Data entries

■ ■ ■ ■ ■

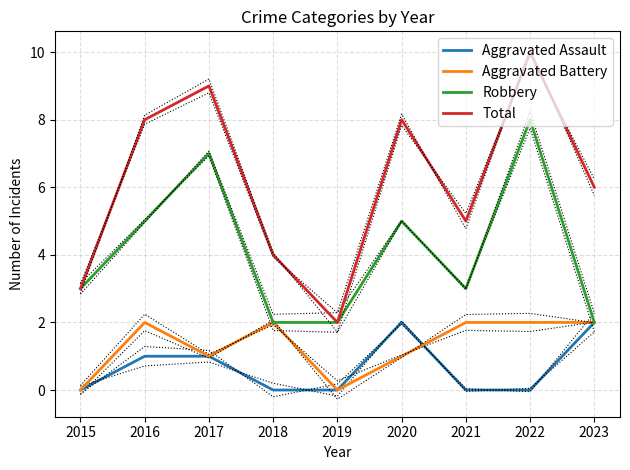

Is it true that Robbery equals 2 at 2019?

True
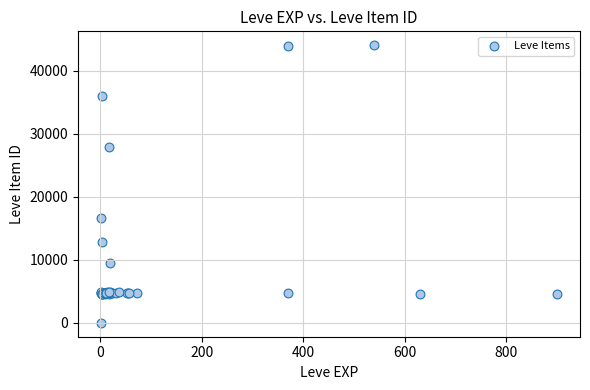

What Y value in the scatter plot is closest to 22050?

16734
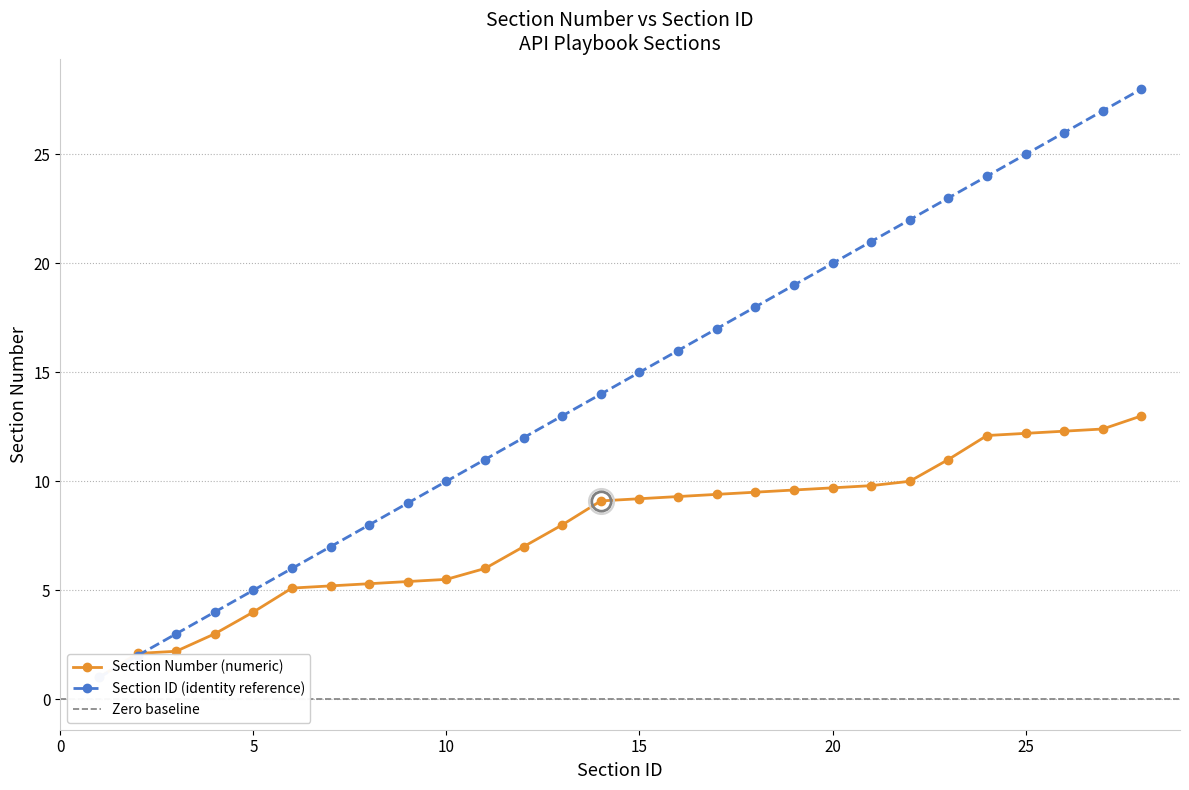

True or false: Section ID has more than 2 interior local peaks.

False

■ ■ ■ ■ ■

EXERCISE REQUIREMENTS
Rewrite the data above with "scatter plot" renamed to "scatter chart" and everything else kept unchanged. Leave the pictures out of your answer.

TASK RESULT
Is it true that Robbery equals 2 at 2019?

True

What Y value in the scatter chart is closest to 22050?

16734

True or false: Section ID has more than 2 interior local peaks.

False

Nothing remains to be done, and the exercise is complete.